One of my cooking goals is to make a big pot of soup every week. Most weeks it happens. I am not a big fan of raw veggies, as good as everyone says they are for us. My digestion prefers cooked veggies. Our basic soup is simple and satisfying. We use readily available, inexpensive ingredients and get several servings of vegetables in every bowl. Soup is the perfect fast food and knowing there is a pot in the refrigerator has saved us many lunches out!
Start with a 1-2 tablespoons good quality olive oil in a large, heavy pot. on medium heat…we use a 6 qt pot for our soup but all quantities are negotiable to the family you have–more or less, depending on your needs–if you only have a four quart pot, adjust accordingly.
Chop onions…..1, 2, 3 –how much onion is too much? We like a lot, so I use a minimum of two. Saute onion in the heated pot until translucent and slightly browned.
Celery is next. I either chop by hand or put it through my food processor. My sons prefer smaller pieces, so if I’m feeling virtuous, I will send them through the processor. I love the celery hearts from Costco and usually use two in our soup–half a package. Add to the onion and cook until tender.
Carrots are the star veggie with their bright color and mild flavor. A full pound for our soup. Add to the celery and onion. Saute briefly and then put the lid on to steam the carrots until soft.
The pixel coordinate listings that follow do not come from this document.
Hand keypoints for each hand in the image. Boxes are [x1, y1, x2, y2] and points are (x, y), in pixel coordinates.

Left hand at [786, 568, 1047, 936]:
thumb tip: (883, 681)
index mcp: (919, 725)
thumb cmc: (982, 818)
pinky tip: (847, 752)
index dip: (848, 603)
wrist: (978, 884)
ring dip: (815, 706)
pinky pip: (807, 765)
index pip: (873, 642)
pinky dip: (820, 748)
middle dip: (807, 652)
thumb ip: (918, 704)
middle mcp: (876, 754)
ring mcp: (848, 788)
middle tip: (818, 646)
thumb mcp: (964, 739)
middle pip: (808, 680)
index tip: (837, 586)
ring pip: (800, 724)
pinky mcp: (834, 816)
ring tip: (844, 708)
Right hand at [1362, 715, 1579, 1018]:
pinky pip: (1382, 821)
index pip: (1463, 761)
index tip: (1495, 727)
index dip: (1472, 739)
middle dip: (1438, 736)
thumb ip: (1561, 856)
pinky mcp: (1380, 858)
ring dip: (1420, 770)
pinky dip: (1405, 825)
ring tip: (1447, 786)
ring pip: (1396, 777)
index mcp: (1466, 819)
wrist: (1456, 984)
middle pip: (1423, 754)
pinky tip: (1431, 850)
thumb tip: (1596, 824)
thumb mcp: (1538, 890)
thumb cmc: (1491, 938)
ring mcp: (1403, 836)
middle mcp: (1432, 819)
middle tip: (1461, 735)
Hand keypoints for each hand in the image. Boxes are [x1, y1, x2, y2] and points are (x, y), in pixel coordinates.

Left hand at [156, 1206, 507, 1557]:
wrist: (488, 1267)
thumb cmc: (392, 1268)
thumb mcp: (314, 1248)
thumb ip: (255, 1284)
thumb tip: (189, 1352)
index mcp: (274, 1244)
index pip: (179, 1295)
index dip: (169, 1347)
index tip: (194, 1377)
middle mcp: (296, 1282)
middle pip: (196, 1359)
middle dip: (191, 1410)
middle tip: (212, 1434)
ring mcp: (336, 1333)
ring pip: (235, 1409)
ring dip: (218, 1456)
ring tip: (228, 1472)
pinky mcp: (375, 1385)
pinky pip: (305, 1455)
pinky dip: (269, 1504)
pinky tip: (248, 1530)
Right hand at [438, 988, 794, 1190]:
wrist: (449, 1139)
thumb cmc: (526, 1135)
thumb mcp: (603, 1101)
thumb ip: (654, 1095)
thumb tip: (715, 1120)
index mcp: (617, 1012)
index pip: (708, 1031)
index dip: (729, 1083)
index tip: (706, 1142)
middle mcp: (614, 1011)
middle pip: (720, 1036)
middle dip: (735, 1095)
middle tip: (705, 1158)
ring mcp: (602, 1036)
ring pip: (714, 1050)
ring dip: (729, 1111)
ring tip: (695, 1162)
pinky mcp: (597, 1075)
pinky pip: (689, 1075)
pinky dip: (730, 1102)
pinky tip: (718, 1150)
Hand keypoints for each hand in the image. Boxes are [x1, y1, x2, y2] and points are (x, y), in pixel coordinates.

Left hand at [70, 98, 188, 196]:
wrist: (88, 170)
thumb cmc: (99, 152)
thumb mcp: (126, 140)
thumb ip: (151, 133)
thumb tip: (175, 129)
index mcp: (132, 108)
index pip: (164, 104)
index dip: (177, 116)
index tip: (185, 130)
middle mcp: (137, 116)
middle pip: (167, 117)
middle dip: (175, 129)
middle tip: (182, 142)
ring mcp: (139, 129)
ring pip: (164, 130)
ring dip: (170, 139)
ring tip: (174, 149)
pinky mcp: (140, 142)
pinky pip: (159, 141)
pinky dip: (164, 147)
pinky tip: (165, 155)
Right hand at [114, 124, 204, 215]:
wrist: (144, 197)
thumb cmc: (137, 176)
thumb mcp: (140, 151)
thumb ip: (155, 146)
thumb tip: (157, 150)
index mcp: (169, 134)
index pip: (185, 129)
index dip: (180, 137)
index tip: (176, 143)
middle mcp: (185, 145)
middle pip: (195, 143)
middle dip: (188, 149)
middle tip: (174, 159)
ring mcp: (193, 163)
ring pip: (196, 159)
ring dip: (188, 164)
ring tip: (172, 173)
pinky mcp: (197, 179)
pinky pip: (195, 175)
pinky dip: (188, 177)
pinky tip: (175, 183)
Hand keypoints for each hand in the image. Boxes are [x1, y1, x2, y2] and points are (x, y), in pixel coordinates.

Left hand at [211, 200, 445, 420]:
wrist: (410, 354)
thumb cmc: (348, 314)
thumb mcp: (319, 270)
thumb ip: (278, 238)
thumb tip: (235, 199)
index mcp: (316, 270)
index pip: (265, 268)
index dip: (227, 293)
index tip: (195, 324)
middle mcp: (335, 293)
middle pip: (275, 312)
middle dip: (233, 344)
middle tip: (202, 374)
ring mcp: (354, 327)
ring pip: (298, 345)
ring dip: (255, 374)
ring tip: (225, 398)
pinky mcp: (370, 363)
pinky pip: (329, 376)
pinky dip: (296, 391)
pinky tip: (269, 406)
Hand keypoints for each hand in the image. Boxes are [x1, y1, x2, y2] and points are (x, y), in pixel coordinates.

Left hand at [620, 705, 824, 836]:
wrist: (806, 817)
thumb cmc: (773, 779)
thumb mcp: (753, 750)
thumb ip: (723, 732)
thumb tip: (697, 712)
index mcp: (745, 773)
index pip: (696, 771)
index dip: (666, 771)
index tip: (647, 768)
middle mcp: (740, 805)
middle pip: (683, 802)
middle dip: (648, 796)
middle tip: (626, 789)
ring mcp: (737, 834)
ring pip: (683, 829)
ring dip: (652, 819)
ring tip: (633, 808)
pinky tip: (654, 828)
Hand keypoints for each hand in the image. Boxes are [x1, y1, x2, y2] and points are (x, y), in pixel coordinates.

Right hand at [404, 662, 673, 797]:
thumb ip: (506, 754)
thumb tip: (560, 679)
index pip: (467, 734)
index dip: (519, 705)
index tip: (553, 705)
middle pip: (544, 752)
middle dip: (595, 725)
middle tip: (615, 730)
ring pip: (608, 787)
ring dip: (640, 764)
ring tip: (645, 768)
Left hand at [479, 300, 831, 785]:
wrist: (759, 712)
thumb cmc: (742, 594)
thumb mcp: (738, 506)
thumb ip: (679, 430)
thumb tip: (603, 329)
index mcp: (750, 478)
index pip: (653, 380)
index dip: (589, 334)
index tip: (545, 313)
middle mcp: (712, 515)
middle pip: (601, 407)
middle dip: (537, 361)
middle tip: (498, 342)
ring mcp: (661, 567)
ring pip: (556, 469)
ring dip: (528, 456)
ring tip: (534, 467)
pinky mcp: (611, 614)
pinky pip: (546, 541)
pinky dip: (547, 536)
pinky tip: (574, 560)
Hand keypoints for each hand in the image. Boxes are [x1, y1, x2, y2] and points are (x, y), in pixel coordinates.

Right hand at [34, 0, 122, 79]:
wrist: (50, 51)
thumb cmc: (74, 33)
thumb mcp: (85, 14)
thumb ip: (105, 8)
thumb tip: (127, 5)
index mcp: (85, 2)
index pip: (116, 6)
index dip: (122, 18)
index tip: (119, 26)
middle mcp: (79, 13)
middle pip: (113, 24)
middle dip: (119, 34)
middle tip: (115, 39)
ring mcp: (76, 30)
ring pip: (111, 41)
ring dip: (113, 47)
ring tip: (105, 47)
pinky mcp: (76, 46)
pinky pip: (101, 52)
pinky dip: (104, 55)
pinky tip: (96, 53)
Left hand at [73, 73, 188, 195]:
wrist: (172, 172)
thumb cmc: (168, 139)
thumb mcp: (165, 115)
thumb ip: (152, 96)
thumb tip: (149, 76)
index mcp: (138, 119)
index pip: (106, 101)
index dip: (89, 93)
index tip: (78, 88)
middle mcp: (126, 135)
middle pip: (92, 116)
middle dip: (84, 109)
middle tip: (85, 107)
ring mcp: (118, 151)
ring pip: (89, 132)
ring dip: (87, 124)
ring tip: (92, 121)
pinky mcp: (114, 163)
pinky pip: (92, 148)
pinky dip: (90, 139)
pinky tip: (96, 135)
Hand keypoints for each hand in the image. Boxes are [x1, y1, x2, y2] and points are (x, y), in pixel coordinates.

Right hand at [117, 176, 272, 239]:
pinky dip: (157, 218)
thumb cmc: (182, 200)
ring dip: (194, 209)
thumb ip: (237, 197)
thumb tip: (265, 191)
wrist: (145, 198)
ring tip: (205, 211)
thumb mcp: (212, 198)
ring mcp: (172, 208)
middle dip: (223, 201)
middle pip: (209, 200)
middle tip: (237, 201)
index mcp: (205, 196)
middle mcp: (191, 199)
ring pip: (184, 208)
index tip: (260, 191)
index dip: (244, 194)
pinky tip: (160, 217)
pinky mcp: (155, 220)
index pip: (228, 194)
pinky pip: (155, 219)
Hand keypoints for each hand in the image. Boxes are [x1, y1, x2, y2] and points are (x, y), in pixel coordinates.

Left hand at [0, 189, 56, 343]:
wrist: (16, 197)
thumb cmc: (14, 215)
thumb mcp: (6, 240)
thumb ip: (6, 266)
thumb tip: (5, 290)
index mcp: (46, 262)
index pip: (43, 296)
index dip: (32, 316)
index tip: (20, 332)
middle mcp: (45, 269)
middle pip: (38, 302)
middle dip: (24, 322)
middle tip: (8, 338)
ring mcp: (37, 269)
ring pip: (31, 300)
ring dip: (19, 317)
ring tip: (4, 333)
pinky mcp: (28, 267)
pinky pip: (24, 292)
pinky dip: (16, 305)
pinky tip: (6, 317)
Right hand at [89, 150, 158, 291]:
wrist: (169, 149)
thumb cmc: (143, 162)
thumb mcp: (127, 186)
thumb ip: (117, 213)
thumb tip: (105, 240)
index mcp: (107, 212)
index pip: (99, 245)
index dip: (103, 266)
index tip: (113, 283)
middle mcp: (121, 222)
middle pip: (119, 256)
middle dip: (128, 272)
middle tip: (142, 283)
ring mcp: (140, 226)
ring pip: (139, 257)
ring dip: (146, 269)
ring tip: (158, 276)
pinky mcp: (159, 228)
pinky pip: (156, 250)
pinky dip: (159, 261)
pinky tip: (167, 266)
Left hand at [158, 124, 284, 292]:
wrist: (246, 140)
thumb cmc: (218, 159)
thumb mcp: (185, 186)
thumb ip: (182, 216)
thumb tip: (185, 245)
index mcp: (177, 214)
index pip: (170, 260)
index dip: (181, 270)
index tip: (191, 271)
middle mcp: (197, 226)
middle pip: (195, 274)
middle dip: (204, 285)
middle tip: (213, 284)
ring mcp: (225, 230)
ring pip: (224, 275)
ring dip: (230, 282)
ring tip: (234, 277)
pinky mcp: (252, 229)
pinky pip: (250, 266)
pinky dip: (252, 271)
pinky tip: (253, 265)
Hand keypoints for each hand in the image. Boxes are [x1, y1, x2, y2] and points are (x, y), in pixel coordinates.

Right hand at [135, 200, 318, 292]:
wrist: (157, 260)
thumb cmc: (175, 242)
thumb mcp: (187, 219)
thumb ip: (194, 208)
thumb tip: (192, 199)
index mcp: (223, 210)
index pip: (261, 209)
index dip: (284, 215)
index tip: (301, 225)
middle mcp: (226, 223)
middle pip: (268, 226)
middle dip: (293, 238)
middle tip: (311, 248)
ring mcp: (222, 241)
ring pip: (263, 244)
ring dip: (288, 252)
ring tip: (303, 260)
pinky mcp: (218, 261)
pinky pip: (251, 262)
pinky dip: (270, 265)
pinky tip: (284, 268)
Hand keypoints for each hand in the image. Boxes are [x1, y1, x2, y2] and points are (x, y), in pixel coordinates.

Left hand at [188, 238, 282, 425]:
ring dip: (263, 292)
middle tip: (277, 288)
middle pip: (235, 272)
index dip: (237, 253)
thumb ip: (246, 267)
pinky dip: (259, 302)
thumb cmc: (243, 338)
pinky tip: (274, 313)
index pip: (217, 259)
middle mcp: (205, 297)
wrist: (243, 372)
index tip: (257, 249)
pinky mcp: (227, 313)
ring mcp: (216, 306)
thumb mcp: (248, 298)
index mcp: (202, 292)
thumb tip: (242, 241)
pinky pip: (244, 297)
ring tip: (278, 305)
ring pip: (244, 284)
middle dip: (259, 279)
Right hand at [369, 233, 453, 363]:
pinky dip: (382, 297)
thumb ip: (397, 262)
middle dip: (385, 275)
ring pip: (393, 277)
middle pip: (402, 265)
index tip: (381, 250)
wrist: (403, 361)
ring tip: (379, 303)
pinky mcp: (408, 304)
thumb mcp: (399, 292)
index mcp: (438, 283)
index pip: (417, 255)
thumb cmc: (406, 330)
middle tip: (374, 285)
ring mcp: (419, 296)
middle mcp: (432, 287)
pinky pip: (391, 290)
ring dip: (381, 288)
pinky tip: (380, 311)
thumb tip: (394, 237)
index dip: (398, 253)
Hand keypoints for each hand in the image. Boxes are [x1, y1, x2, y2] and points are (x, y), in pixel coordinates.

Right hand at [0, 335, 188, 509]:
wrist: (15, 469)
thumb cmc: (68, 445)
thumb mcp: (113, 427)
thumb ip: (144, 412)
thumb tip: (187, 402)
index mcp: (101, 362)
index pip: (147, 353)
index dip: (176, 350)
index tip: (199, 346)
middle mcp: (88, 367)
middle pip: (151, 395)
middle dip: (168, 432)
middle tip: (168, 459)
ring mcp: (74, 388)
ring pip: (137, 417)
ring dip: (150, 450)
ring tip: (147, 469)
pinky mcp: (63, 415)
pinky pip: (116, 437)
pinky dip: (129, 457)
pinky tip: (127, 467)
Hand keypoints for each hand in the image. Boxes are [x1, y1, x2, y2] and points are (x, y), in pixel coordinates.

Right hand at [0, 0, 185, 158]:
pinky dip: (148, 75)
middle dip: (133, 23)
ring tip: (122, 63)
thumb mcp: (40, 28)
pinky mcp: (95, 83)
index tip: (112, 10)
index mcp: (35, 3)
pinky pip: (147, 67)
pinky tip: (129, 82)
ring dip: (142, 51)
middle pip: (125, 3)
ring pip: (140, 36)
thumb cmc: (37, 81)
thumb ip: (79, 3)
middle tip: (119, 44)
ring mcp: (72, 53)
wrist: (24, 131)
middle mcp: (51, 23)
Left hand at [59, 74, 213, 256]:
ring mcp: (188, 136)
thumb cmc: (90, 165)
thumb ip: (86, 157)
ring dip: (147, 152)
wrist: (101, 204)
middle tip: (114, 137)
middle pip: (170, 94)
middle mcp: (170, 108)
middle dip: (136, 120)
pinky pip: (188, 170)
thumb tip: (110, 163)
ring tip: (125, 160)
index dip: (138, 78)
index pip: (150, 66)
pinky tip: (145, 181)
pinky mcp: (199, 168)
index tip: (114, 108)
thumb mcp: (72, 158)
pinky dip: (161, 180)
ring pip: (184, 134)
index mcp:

After the veggies are perfect–not mushy, but crisp, tender, I add the seasonings. This is where your preferences can make it any kind of soup you like. I generally use the bouillon paste from Costco as a start–chicken, beef or a mixture of both. I love tarragon with chicken, Italian seasoning with beef. After you have let your seasonings bloom in the vegetables/oil…….add fluids. Again, you can use what you have–plain water, vegetable juice, whole/stewed/diced tomatoes–seasoned or not…….all make excellent fluid choices. Tomatoes are a favorite at our house, so I usually add a can or two of diced tomatoes. I am especially fond of tomatoes with green chilies–it adds just the right amount of “heat” to the pot.
Meat is usually leftover chicken breast or ham, diced; canned chicken or beef; ground beef or sausage–really, you can add any meat you have on hand. This is soup, not stew, so the meat plays a lesser role–for flavor and interest. And, of course, the more meat the better everyone likes it!
The last addition I learned from my mother-in-law. A head of cabbage, chopped in fine strips added just before serving adds a lovely texture. Steam briefly with the lid on and there you have it–daily soup without all the outrageous amounts of salt of the canned variety. Colorful, bursting with vegetables and immensely satisfying.